*** RECORD EXTRACTS ***

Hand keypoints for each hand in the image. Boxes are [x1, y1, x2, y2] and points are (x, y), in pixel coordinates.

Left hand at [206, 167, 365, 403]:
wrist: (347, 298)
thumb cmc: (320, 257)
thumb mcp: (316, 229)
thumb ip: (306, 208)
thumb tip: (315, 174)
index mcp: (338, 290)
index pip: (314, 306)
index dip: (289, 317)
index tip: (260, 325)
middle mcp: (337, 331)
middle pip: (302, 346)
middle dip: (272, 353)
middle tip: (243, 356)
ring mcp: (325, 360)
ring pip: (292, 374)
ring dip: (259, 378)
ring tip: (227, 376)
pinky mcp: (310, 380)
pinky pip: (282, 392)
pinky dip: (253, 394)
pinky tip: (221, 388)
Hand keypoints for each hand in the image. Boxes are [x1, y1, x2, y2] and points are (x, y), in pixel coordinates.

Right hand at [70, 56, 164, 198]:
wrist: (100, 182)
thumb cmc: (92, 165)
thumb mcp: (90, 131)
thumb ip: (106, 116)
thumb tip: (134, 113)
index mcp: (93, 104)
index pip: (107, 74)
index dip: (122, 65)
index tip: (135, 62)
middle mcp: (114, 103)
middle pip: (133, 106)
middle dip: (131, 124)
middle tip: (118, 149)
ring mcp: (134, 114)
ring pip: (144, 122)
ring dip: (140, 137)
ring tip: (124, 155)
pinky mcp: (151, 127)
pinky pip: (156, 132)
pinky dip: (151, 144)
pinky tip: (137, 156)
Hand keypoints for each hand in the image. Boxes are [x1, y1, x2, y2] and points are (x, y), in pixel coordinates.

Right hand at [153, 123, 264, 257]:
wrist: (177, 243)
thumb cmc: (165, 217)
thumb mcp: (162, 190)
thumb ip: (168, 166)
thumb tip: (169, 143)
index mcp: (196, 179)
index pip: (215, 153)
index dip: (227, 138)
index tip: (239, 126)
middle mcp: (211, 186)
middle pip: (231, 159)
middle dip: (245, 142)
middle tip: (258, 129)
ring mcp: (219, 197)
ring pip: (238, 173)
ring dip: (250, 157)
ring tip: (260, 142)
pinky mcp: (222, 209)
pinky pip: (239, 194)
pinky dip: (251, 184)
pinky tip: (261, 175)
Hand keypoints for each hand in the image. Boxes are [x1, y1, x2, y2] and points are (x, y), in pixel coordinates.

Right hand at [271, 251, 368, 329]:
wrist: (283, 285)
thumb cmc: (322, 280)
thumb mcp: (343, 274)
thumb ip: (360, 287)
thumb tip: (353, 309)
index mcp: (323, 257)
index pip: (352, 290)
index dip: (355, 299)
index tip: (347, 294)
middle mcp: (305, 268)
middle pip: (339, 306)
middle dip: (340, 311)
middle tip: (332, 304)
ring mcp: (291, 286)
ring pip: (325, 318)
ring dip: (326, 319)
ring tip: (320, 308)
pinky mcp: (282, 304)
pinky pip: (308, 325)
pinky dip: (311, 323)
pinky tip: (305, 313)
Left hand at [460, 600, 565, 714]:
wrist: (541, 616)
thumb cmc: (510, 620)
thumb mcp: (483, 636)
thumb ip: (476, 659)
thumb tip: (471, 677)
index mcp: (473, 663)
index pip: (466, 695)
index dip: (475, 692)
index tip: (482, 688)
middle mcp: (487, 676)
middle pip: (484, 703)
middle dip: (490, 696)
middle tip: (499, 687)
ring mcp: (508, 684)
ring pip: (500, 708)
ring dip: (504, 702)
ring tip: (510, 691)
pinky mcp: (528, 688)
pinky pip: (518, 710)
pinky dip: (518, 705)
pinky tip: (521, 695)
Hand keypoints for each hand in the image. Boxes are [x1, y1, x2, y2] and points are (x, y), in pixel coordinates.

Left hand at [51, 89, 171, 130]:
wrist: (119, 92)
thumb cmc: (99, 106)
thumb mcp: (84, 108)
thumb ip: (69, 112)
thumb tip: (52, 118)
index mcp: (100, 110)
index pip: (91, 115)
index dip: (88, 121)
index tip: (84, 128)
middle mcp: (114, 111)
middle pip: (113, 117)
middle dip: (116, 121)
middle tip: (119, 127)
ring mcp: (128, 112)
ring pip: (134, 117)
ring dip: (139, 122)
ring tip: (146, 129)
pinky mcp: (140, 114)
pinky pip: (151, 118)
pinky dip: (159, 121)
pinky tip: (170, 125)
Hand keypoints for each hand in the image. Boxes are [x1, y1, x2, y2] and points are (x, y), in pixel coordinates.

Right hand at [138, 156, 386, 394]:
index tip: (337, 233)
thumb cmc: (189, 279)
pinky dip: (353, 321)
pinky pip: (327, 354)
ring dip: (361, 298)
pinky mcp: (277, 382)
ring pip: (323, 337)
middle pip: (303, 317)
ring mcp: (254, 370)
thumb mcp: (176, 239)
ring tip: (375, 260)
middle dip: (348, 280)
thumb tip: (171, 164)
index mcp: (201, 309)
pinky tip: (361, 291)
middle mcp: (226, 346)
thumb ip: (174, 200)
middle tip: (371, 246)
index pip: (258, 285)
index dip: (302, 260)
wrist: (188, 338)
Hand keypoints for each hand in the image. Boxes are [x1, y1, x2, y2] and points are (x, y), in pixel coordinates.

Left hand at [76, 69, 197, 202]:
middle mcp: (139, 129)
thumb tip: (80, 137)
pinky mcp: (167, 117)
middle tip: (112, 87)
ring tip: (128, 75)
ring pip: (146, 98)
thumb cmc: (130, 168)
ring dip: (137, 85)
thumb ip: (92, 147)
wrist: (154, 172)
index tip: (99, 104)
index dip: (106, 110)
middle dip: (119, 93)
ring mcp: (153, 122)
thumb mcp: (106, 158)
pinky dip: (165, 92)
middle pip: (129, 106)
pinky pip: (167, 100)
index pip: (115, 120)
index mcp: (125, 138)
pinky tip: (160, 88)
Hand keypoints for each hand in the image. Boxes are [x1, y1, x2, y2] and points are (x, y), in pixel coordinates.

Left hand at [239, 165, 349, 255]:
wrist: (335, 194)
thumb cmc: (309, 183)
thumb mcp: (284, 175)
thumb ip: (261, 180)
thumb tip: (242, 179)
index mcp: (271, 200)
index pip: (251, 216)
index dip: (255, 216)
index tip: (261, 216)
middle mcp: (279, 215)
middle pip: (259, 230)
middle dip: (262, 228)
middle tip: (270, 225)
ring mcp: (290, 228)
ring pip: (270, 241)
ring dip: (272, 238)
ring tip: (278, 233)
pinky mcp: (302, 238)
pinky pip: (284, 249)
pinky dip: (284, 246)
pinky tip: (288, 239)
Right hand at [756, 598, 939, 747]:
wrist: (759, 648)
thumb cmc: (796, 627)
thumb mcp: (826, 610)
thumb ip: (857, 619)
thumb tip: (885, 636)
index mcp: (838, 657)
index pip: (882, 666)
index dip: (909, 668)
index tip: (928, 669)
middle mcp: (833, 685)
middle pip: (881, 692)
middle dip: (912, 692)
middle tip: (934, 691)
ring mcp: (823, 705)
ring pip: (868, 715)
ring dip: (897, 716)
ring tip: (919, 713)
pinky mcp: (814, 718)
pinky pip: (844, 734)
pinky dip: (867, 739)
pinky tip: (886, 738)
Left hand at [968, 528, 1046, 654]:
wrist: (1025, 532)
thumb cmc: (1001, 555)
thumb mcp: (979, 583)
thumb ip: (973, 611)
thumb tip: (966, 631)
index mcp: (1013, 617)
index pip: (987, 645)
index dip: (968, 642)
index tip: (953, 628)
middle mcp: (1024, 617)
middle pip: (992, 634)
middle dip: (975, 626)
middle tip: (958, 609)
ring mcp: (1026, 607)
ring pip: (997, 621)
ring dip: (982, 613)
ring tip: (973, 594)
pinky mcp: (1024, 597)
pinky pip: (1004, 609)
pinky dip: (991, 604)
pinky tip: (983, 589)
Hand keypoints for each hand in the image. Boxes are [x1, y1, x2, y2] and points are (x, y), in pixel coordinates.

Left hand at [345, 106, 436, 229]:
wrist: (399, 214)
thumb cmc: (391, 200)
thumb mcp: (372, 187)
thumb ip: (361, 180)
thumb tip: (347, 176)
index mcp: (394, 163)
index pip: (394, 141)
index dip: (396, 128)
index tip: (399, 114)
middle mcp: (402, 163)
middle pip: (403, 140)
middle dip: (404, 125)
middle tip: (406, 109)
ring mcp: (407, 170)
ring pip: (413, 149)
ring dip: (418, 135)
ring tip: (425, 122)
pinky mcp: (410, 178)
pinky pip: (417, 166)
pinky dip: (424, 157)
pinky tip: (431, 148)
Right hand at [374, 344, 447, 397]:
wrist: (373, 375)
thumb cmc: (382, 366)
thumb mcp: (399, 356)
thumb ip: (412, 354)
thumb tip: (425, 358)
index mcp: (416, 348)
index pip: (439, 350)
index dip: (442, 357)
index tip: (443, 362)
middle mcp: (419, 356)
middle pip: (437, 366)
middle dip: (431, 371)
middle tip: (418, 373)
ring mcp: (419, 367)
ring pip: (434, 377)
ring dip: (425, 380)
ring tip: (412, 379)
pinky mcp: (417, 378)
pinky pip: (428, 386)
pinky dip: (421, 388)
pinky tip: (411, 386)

*** End of RECORD EXTRACTS ***

### YOUR ASSIGNMENT
Repeat exactly, please, each line from the beginning of the data through the line with "pinky tip: (137, 156)" in it, and only those lines.

### RESULT OF THIS TASK
Hand keypoints for each hand in the image. Boxes are [x1, y1, x2, y2] and points are (x, y), in pixel coordinates.

Left hand at [206, 167, 365, 403]:
wrist: (347, 298)
thumb cmc: (320, 257)
thumb mcp: (316, 229)
thumb ip: (306, 208)
thumb tip: (315, 174)
index mcp: (338, 290)
index pip: (314, 306)
index dip: (289, 317)
index tip: (260, 325)
middle mcp: (337, 331)
middle pip: (302, 346)
middle dip: (272, 353)
middle tip: (243, 356)
ring mcp: (325, 360)
ring pip: (292, 374)
ring dip: (259, 378)
ring tip: (227, 376)
pinky mcp: (310, 380)
pinky pip: (282, 392)
pinky dip: (253, 394)
pinky tip: (221, 388)
Hand keypoints for each hand in the image. Boxes are [x1, y1, x2, y2] and points are (x, y), in pixel coordinates.

Right hand at [70, 56, 164, 198]:
wrist: (100, 182)
thumb cmc: (92, 165)
thumb mcp: (90, 131)
thumb ip: (106, 116)
thumb tip: (134, 113)
index mcp: (93, 104)
index pip: (107, 74)
index dip: (122, 65)
index tip: (135, 62)
middle mcp: (114, 103)
middle pip: (133, 106)
middle dip: (131, 124)
middle tip: (118, 149)
ring mcp: (134, 114)
ring pip: (144, 122)
ring dip: (140, 137)
ring tip: (124, 155)
pinky mcp: (151, 127)
pinky pip: (156, 132)
pinky dip: (151, 144)
pinky tip: (137, 156)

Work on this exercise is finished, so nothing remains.